The Walters Brothers - Cover

The Walters Brothers

Copyright© 2020 by qhml1

Chapter 9

That night we talked to the Monahans. They’d worked hard, all but Murdock, and lucked out. They found a little vein that was about eight feet long and three deep before it petered out to nothing. After that what the netted a day wasn’t worth the effort and time they put in to it. Still they’d found about two thousand dollars worth. Many a ranch had been bought for a lot less.

“We’ll be headin’ out day after tomorrow. Our claim has played out and it ain’t worth stayin’ the winter for. We’re going on to the valley we claimed, hole up there, and start work on the ranch as soon as the weather breaks. My advice to you is to do the same before the weather gets bad. Go on down, bank your gold, and try to find work for the winter. When spring comes take a look around, find you some land with good water and places sheltered from the weather. Build a nice ranch. After that if you still got gold fever come back.”

Miss Elsa and her father thought it was an excellent idea. They didn’t have the provisions necessary for the winter to come. We’d drop them off game from time to time, a deer once, half a bighorn sheep, even part of a bear that had come out of hibernation during a warm spell. I’m pretty sure it was the only times they got meat.
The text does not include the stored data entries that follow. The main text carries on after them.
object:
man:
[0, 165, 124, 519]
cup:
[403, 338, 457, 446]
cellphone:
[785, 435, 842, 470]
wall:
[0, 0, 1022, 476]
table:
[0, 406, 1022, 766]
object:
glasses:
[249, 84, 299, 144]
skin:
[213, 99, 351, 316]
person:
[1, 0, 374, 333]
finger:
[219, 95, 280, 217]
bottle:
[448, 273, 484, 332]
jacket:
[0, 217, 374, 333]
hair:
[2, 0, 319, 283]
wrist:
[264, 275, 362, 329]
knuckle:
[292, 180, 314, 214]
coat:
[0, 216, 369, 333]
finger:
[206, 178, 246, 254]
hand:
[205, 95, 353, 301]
We’d already had some snows that mostly melted in a few days but we all knew there would come a time when that wouldn’t happen. One of her brothers was undecided, but Murphy and Munford were determined to stay. In the end they agreed to split, leaving the ones staying most of the supplies and a fourth of the gold. Munford bitched, saying they deserved more but Elsa shut them down pretty fast, telling them they were lucky they were getting that for the work they had done.
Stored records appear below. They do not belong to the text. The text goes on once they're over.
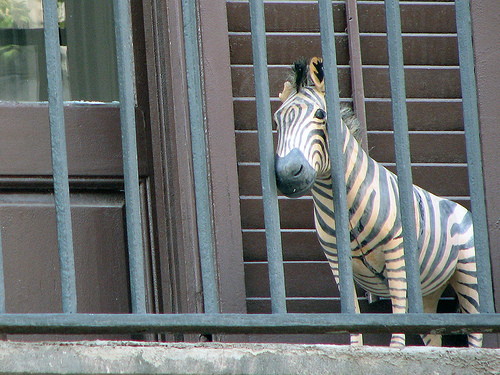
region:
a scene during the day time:
[2, 0, 499, 374]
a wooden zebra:
[252, 39, 497, 361]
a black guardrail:
[2, 4, 499, 354]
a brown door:
[2, 0, 248, 352]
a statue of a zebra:
[253, 66, 485, 293]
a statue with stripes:
[244, 81, 494, 361]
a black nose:
[248, 116, 328, 229]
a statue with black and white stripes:
[203, 35, 493, 293]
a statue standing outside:
[214, 47, 444, 355]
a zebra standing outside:
[242, 55, 458, 277]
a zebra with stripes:
[272, 90, 482, 369]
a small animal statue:
[212, 45, 476, 365]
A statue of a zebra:
[273, 59, 484, 344]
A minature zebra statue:
[274, 55, 486, 347]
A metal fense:
[0, 1, 499, 331]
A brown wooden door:
[0, 0, 160, 340]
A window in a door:
[0, 0, 136, 105]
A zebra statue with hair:
[291, 57, 302, 87]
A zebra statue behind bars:
[0, 0, 498, 330]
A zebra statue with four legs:
[273, 58, 484, 345]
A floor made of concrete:
[1, 339, 498, 374]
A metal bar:
[112, 0, 147, 315]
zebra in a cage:
[252, 68, 498, 365]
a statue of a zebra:
[248, 55, 483, 297]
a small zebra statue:
[250, 20, 482, 325]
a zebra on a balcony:
[228, 47, 498, 325]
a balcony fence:
[18, 13, 497, 372]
“I was hunting!,” Munford protested.

“That you were, the key word being hunting. You almost never shot anything and rabbits won’t keep you alive during the winter.”

Elsa ended up breaking her engagement to Munford calling him a lazy, undisciplined person who was scared to death of work. “I need a man who’ll step up and do what needs to be done to provide for his family and that ain’t you.”

We didn’t hear any of this until later when they stopped by to say goodbye. We shook and Elsa hugged us both, asking us to keep an eye on her brother. She told us about the falling out they had and how she no longer trusted her ex. “I want you to watch out for my brother and watch Willie. He’s become a bit more untrustworty lately.”

It was good advice. The day before we left I did some hunting, coming on to a herd of deer wintering in a draw. I got three, field dressed them, fixed a travois, and hauled them to their camp. “You hang these, smoke ‘em a little. The cold should keep them, and you’ll have meat for a good while.”

I helped Murphy hang them high enough to keep predators from getting them, shook his hand and left. We were gone before dawn the next morning

We took our time and wandered around for a little to confuse any trackers until we came up on our little trail. After we passed we hitched all the mules to the blue spruce and drug it until it blocked the trail. They’d have to do the same to unblock it and it bought us a little time. It was snowing a little and we figured it would wipe out our tracks and any earth we had disturbed.

There was a blanket of snow permanently now, but it wasn’t deep. A lot of the valley was sheltered which explained why the horse herd was still here. So were three of our cows. We cast around for the fourth but found no sign. When the thaw hit we found her and it looked like a cougar had gotten her.

We put our stock in the big cave, putting a rope across the front so they would get used to staying there. We’d let them out the next day but keep our horses close just in case. We worked on the little cave, putting a door in just far enough back that at a glance it would look empty. It was pretty deep and branched a couple of times. I followed one branch and stopped. I could hear our horses stomping around. That wall had to be mighty thin and when I told Zeke he agreed, so over the next few days we worked on it until we broke through.

It made us feel a whole lot better, even a rabbit won’t go into a hole that only has one way in and out. There was also a chimney at the very back just wide enough to wriggle through that popped you out on the ridge. We put in a really sturdy door in the stable, then we mixed up mortar and mud, plastering the door to the point it couldn’t be seen. It was thin enough to break through if the need was there but thick enough to fool anyone looking for a door.